Baudrillard’ın saptamalarına bir göz atalım;
“Rüzgârın yalnızca güneyden gelip güneye doğru estiği yer! Çünkü burada her yer güney; tüm yönlerde. Pusulanın bile yalnızca güneyi gösterebildiği yer! Çünkü mutlak kuzeyde olduğu için artık kuzeyi gösteremez. Meridyenlerin birleştiği, dolayısıyla da tüm saatlerin aynı zamanda olduğu yer. Yılın sınırsız bir gündüz, sürekli bir tek gece, tan, sürekli bir tek gün, alacakaranlık olduğu yer…”
Saptamaları devam ediyor yazarın. Yazıyı uzatmamak için bu kadar alıntıyla kifayet ediyorum.

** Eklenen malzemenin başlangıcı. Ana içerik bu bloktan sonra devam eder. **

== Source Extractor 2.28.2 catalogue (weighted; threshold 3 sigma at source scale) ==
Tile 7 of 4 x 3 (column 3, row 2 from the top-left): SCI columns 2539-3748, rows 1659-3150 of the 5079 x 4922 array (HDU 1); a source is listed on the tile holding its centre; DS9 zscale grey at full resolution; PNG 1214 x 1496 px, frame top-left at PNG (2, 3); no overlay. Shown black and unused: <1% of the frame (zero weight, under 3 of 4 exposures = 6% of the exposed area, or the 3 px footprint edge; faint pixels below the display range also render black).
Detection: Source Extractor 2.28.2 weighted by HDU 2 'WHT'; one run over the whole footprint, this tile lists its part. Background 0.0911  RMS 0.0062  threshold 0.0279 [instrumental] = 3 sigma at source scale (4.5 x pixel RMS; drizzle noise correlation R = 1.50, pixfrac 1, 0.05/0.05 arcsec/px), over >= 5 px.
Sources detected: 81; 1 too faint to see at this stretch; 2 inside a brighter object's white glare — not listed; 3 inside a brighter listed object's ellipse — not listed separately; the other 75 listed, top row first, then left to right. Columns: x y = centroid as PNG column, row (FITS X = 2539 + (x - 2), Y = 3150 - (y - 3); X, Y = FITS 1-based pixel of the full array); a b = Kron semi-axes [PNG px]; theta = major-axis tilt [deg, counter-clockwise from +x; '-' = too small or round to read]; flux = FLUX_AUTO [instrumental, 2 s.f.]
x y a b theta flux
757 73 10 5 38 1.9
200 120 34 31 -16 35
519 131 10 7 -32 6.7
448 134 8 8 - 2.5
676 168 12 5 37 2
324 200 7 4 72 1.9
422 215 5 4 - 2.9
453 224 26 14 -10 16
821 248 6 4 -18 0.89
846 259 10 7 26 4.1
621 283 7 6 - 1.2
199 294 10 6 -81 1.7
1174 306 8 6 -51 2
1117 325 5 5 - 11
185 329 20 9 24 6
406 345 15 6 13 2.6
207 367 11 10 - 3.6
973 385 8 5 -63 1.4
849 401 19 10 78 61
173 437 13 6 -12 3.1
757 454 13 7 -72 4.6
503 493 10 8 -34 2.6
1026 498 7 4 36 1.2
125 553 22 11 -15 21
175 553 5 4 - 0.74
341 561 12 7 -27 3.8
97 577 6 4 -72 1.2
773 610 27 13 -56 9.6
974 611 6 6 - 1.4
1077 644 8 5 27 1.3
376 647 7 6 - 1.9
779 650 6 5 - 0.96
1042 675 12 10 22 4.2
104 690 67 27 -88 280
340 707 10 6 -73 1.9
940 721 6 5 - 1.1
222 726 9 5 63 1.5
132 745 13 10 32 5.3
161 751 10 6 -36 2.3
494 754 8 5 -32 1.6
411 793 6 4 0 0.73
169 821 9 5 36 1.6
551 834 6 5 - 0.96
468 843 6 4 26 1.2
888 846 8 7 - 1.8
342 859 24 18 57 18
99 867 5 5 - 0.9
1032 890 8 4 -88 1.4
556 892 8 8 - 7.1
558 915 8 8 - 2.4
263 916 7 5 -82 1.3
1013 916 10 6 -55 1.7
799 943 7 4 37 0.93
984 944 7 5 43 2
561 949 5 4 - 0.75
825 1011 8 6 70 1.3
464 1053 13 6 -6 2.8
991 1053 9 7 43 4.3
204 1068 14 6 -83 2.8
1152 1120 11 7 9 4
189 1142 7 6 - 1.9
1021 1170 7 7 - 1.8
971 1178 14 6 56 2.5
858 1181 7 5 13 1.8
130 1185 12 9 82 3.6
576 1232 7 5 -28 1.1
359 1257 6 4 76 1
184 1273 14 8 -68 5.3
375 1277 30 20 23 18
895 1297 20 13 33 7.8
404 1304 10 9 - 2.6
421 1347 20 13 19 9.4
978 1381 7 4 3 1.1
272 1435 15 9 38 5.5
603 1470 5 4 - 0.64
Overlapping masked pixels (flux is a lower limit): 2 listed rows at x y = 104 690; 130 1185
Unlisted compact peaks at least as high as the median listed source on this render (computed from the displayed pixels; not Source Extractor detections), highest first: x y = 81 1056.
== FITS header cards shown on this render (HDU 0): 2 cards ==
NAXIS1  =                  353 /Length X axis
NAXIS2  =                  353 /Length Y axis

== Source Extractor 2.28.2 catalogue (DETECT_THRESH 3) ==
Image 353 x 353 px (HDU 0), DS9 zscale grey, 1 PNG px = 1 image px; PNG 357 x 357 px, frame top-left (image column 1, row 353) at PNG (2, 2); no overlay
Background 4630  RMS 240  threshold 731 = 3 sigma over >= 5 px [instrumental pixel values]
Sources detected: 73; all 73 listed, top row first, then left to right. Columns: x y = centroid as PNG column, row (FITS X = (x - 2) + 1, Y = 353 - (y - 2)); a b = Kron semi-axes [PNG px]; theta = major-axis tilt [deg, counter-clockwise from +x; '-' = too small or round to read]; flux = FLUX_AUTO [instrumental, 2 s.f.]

“Mutlak kuzey, mutlak yalnızlık, mutlak yön…” Okurken başım döndü. Ne kötü bir mahkûmiyet! Ne kötü bir fizik yasası! Birden kuzeyden soğudum. Biz kuzeyi yalnızca soğuk olarak bilirdik. Meğer soğuk ne denli masummuş!
Mutlak tek adam, mutlak cahillik, mutlak kabalık, mutlak kötülük…
İnsanlık, mutlaka, “mutlak” olan her şeyi çöpe atmalı. Mutlak aptallığa tutsak olamayız!